Rendered page images
───
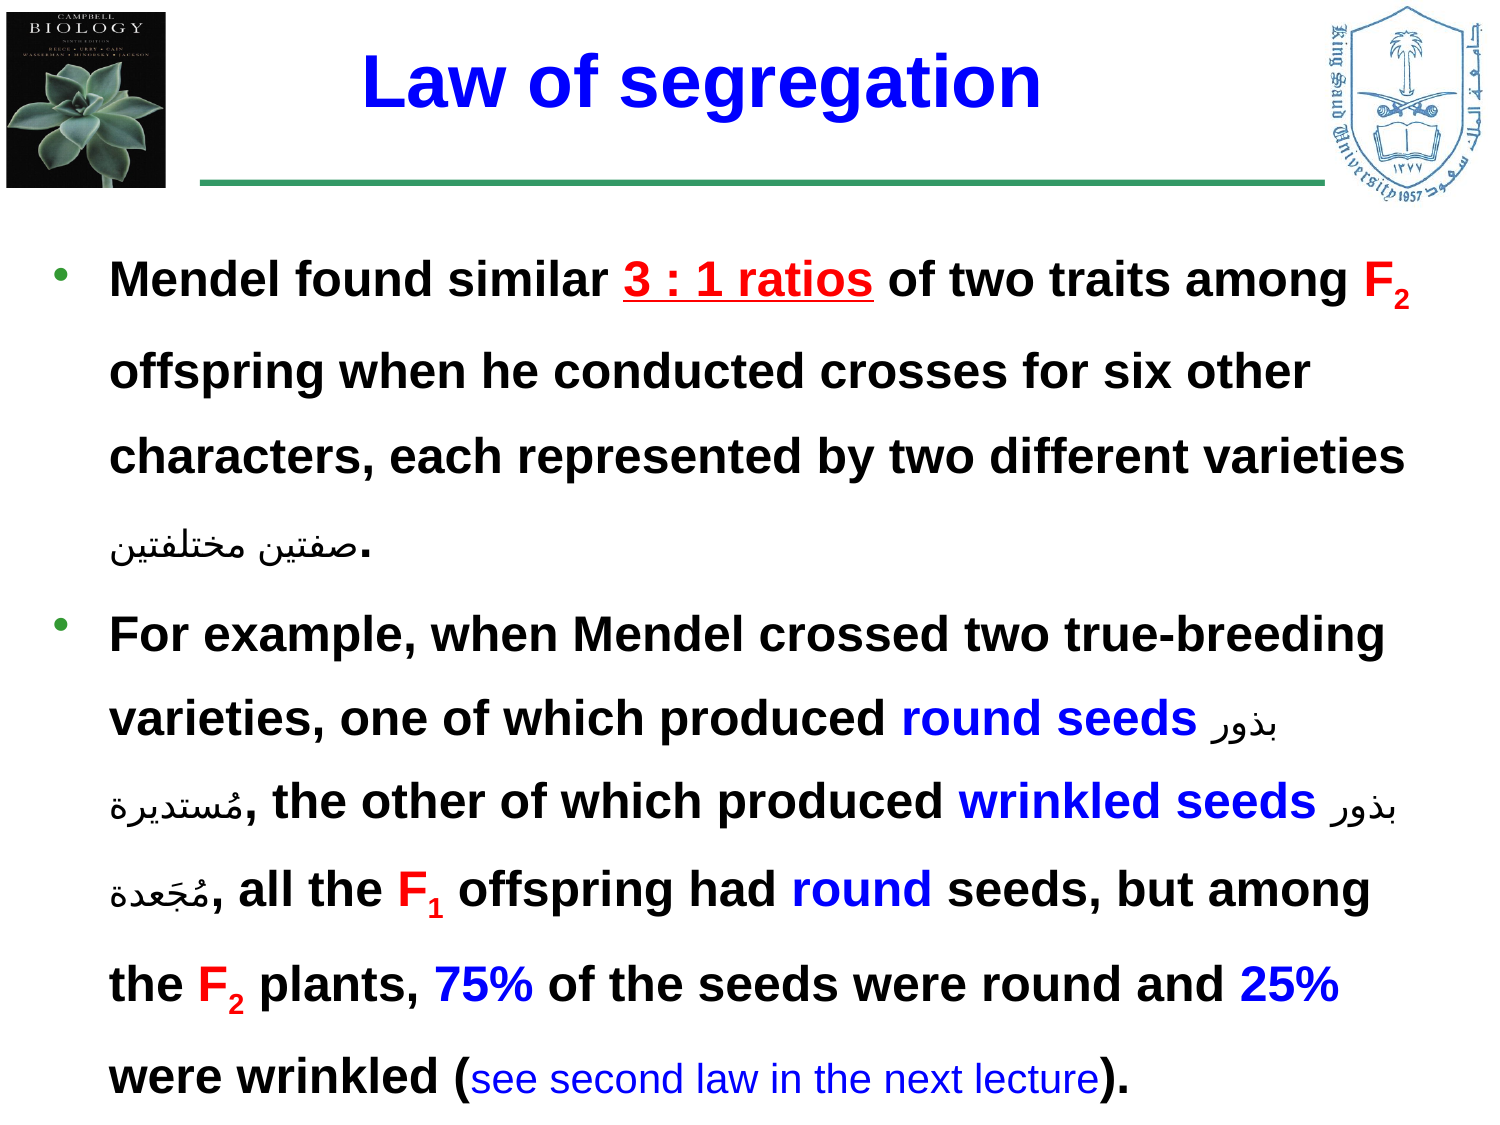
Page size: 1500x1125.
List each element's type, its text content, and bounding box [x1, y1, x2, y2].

list Mendel found similar 3 : 1 ratios of two traits among F2 offspring when he conducted crosses for six other characters, each represented by two different varieties صفتين مختلفتين. For example, when Mendel crossed two true-breeding varieties, one of which produced round seeds بذور مُستديرة, the other of which produced wrinkled seeds بذور مُجَعدة, all the F1 offspring had round seeds, but among the F2 plants, 75% of the seeds were round and 25% were wrinkled (see second law in the next lecture). [37, 216, 1450, 1112]
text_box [5, 0, 1488, 209]
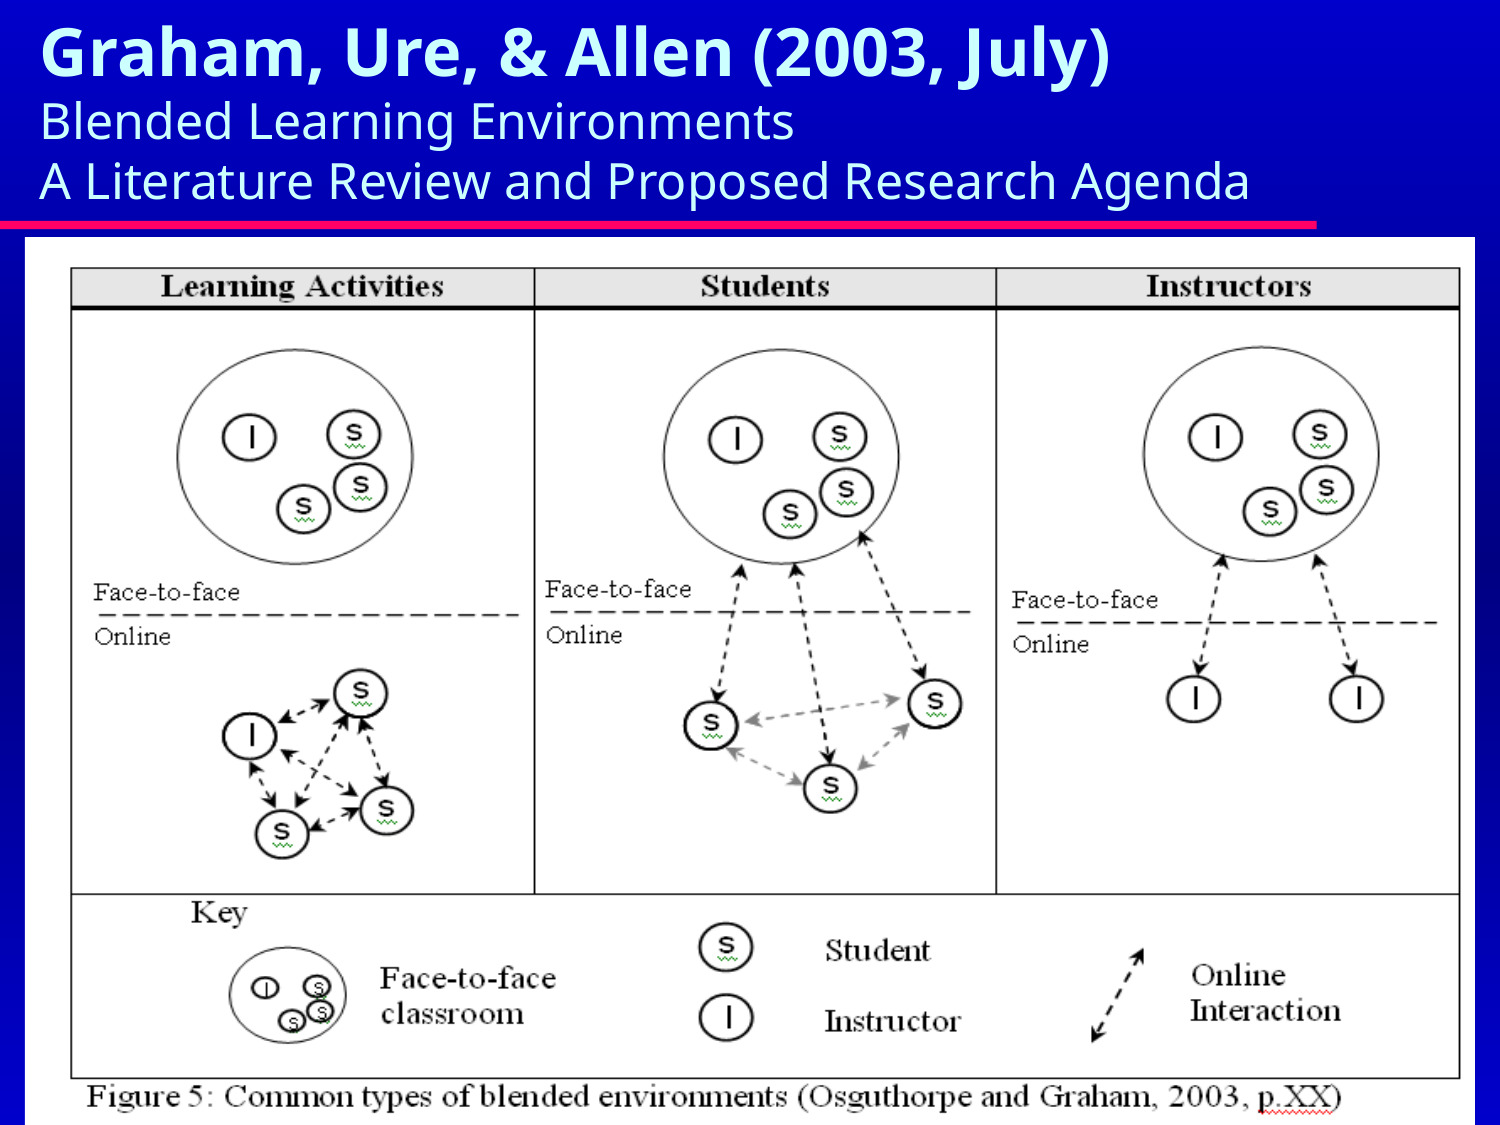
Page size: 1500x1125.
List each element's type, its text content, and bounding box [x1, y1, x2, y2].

title Graham, Ure, & Allen (2003, July) Blended Learning Environments A Literature Review and Proposed Research Agenda [24, 0, 1376, 218]
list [24, 237, 1476, 1125]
───
| What you need to do |
Retype each entry exactly. No pictures.

| Answer box |
Page size: 1500x1125.
List each element's type, its text content, and bounding box [x1, y1, x2, y2].

list Mendel found similar 3 : 1 ratios of two traits among F2 offspring when he conducted crosses for six other characters, each represented by two different varieties صفتين مختلفتين. For example, when Mendel crossed two true-breeding varieties, one of which produced round seeds بذور مُستديرة, the other of which produced wrinkled seeds بذور مُجَعدة, all the F1 offspring had round seeds, but among the F2 plants, 75% of the seeds were round and 25% were wrinkled (see second law in the next lecture). [37, 216, 1450, 1112]
text_box [5, 0, 1488, 209]
Page size: 1500x1125.
List each element's type, its text content, and bounding box [x1, y1, x2, y2].

title Graham, Ure, & Allen (2003, July) Blended Learning Environments A Literature Review and Proposed Research Agenda [24, 0, 1376, 218]
list [24, 237, 1476, 1125]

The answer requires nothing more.